**To-do item**
Give back every line of the data, transcribed exactly.

**Dataset**
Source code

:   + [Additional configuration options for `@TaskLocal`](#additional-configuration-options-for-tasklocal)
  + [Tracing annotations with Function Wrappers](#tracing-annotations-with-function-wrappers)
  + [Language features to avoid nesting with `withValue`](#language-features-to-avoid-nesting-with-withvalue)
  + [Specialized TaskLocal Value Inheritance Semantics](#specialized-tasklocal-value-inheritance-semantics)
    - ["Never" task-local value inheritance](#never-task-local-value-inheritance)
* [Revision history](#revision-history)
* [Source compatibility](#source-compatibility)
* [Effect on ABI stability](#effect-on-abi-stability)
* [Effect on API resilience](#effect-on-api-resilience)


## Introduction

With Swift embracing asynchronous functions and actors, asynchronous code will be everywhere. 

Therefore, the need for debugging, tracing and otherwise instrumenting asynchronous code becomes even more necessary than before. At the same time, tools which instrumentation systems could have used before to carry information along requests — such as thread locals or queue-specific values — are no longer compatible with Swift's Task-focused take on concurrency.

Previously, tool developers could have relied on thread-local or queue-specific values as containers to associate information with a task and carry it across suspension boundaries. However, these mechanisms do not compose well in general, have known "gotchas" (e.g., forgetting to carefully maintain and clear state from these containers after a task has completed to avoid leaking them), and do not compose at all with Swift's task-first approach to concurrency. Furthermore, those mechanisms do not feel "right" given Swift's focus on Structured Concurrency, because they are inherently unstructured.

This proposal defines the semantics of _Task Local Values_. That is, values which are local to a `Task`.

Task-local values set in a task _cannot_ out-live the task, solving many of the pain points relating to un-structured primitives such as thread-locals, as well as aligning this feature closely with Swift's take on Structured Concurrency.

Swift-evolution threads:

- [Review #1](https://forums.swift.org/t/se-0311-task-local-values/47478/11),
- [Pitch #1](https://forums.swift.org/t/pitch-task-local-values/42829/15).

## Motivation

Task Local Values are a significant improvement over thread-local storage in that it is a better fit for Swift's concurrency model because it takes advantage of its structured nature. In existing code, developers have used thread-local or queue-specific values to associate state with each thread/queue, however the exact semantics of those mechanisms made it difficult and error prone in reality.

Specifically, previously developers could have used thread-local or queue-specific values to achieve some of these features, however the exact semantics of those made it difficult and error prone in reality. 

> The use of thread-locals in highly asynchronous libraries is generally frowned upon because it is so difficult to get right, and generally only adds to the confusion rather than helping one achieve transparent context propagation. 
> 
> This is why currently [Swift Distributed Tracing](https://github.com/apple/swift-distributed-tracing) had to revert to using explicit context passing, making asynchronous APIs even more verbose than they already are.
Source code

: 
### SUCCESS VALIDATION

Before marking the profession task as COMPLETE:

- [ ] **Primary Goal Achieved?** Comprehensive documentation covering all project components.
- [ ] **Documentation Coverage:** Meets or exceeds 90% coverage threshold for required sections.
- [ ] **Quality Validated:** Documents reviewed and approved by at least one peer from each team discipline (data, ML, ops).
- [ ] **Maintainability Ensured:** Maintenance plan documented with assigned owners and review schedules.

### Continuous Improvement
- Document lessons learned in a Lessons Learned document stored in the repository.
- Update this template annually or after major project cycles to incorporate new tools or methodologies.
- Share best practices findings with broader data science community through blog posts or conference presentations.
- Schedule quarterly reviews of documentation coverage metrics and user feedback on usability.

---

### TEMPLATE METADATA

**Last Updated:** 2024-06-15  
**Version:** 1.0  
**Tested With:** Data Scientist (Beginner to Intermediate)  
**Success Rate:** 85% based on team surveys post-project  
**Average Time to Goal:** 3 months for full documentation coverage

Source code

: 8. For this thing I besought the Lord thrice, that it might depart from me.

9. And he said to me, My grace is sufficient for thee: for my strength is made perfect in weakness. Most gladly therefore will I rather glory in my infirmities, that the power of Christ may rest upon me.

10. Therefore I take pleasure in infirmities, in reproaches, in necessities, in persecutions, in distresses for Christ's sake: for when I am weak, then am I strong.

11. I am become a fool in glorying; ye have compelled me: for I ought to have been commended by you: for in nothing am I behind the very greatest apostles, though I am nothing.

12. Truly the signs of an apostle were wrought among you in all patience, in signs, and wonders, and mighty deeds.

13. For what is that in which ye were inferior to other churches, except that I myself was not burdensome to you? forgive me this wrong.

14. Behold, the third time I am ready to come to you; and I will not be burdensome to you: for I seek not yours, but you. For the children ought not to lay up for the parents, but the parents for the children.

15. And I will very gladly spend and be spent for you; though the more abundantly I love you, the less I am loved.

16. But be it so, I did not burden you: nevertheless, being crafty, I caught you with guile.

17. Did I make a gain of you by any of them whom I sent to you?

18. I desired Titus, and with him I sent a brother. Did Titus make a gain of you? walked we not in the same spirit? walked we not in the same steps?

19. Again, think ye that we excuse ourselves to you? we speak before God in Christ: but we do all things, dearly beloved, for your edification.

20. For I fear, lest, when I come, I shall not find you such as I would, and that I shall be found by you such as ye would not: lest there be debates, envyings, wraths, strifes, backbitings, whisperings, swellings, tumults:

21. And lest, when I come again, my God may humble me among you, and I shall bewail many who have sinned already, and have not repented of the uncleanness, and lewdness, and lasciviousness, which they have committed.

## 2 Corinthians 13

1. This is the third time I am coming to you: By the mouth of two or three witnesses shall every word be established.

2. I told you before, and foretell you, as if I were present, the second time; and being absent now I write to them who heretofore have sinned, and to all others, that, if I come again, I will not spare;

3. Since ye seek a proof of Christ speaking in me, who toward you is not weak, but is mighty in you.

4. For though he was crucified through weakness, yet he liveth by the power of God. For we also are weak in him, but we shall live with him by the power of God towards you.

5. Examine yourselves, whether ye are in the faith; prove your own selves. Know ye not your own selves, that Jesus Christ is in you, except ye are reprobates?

**Your response**
Source code

:   + [Additional configuration options for `@TaskLocal`](#additional-configuration-options-for-tasklocal)
  + [Tracing annotations with Function Wrappers](#tracing-annotations-with-function-wrappers)
  + [Language features to avoid nesting with `withValue`](#language-features-to-avoid-nesting-with-withvalue)
  + [Specialized TaskLocal Value Inheritance Semantics](#specialized-tasklocal-value-inheritance-semantics)
    - ["Never" task-local value inheritance](#never-task-local-value-inheritance)
* [Revision history](#revision-history)
* [Source compatibility](#source-compatibility)
* [Effect on ABI stability](#effect-on-abi-stability)
* [Effect on API resilience](#effect-on-api-resilience)


## Introduction

With Swift embracing asynchronous functions and actors, asynchronous code will be everywhere. 

Therefore, the need for debugging, tracing and otherwise instrumenting asynchronous code becomes even more necessary than before. At the same time, tools which instrumentation systems could have used before to carry information along requests — such as thread locals or queue-specific values — are no longer compatible with Swift's Task-focused take on concurrency.

Previously, tool developers could have relied on thread-local or queue-specific values as containers to associate information with a task and carry it across suspension boundaries. However, these mechanisms do not compose well in general, have known "gotchas" (e.g., forgetting to carefully maintain and clear state from these containers after a task has completed to avoid leaking them), and do not compose at all with Swift's task-first approach to concurrency. Furthermore, those mechanisms do not feel "right" given Swift's focus on Structured Concurrency, because they are inherently unstructured.

This proposal defines the semantics of _Task Local Values_. That is, values which are local to a `Task`.

Task-local values set in a task _cannot_ out-live the task, solving many of the pain points relating to un-structured primitives such as thread-locals, as well as aligning this feature closely with Swift's take on Structured Concurrency.

Swift-evolution threads:

- [Review #1](https://forums.swift.org/t/se-0311-task-local-values/47478/11),
- [Pitch #1](https://forums.swift.org/t/pitch-task-local-values/42829/15).

## Motivation

Task Local Values are a significant improvement over thread-local storage in that it is a better fit for Swift's concurrency model because it takes advantage of its structured nature. In existing code, developers have used thread-local or queue-specific values to associate state with each thread/queue, however the exact semantics of those mechanisms made it difficult and error prone in reality.

Specifically, previously developers could have used thread-local or queue-specific values to achieve some of these features, however the exact semantics of those made it difficult and error prone in reality. 

> The use of thread-locals in highly asynchronous libraries is generally frowned upon because it is so difficult to get right, and generally only adds to the confusion rather than helping one achieve transparent context propagation. 
> 
> This is why currently [Swift Distributed Tracing](https://github.com/apple/swift-distributed-tracing) had to revert to using explicit context passing, making asynchronous APIs even more verbose than they already are.
Source code

: 
### SUCCESS VALIDATION

Before marking the profession task as COMPLETE:

- [ ] **Primary Goal Achieved?** Comprehensive documentation covering all project components.
- [ ] **Documentation Coverage:** Meets or exceeds 90% coverage threshold for required sections.
- [ ] **Quality Validated:** Documents reviewed and approved by at least one peer from each team discipline (data, ML, ops).
- [ ] **Maintainability Ensured:** Maintenance plan documented with assigned owners and review schedules.

### Continuous Improvement
- Document lessons learned in a Lessons Learned document stored in the repository.
- Update this template annually or after major project cycles to incorporate new tools or methodologies.
- Share best practices findings with broader data science community through blog posts or conference presentations.
- Schedule quarterly reviews of documentation coverage metrics and user feedback on usability.

---

### TEMPLATE METADATA

**Last Updated:** 2024-06-15  
**Version:** 1.0  
**Tested With:** Data Scientist (Beginner to Intermediate)  
**Success Rate:** 85% based on team surveys post-project  
**Average Time to Goal:** 3 months for full documentation coverage

Source code

: 8. For this thing I besought the Lord thrice, that it might depart from me.

9. And he said to me, My grace is sufficient for thee: for my strength is made perfect in weakness. Most gladly therefore will I rather glory in my infirmities, that the power of Christ may rest upon me.

10. Therefore I take pleasure in infirmities, in reproaches, in necessities, in persecutions, in distresses for Christ's sake: for when I am weak, then am I strong.

11. I am become a fool in glorying; ye have compelled me: for I ought to have been commended by you: for in nothing am I behind the very greatest apostles, though I am nothing.

12. Truly the signs of an apostle were wrought among you in all patience, in signs, and wonders, and mighty deeds.

13. For what is that in which ye were inferior to other churches, except that I myself was not burdensome to you? forgive me this wrong.

14. Behold, the third time I am ready to come to you; and I will not be burdensome to you: for I seek not yours, but you. For the children ought not to lay up for the parents, but the parents for the children.

15. And I will very gladly spend and be spent for you; though the more abundantly I love you, the less I am loved.

16. But be it so, I did not burden you: nevertheless, being crafty, I caught you with guile.

17. Did I make a gain of you by any of them whom I sent to you?

18. I desired Titus, and with him I sent a brother. Did Titus make a gain of you? walked we not in the same spirit? walked we not in the same steps?

19. Again, think ye that we excuse ourselves to you? we speak before God in Christ: but we do all things, dearly beloved, for your edification.

20. For I fear, lest, when I come, I shall not find you such as I would, and that I shall be found by you such as ye would not: lest there be debates, envyings, wraths, strifes, backbitings, whisperings, swellings, tumults:

21. And lest, when I come again, my God may humble me among you, and I shall bewail many who have sinned already, and have not repented of the uncleanness, and lewdness, and lasciviousness, which they have committed.

## 2 Corinthians 13

1. This is the third time I am coming to you: By the mouth of two or three witnesses shall every word be established.

2. I told you before, and foretell you, as if I were present, the second time; and being absent now I write to them who heretofore have sinned, and to all others, that, if I come again, I will not spare;

3. Since ye seek a proof of Christ speaking in me, who toward you is not weak, but is mighty in you.

4. For though he was crucified through weakness, yet he liveth by the power of God. For we also are weak in him, but we shall live with him by the power of God towards you.

5. Examine yourselves, whether ye are in the faith; prove your own selves. Know ye not your own selves, that Jesus Christ is in you, except ye are reprobates?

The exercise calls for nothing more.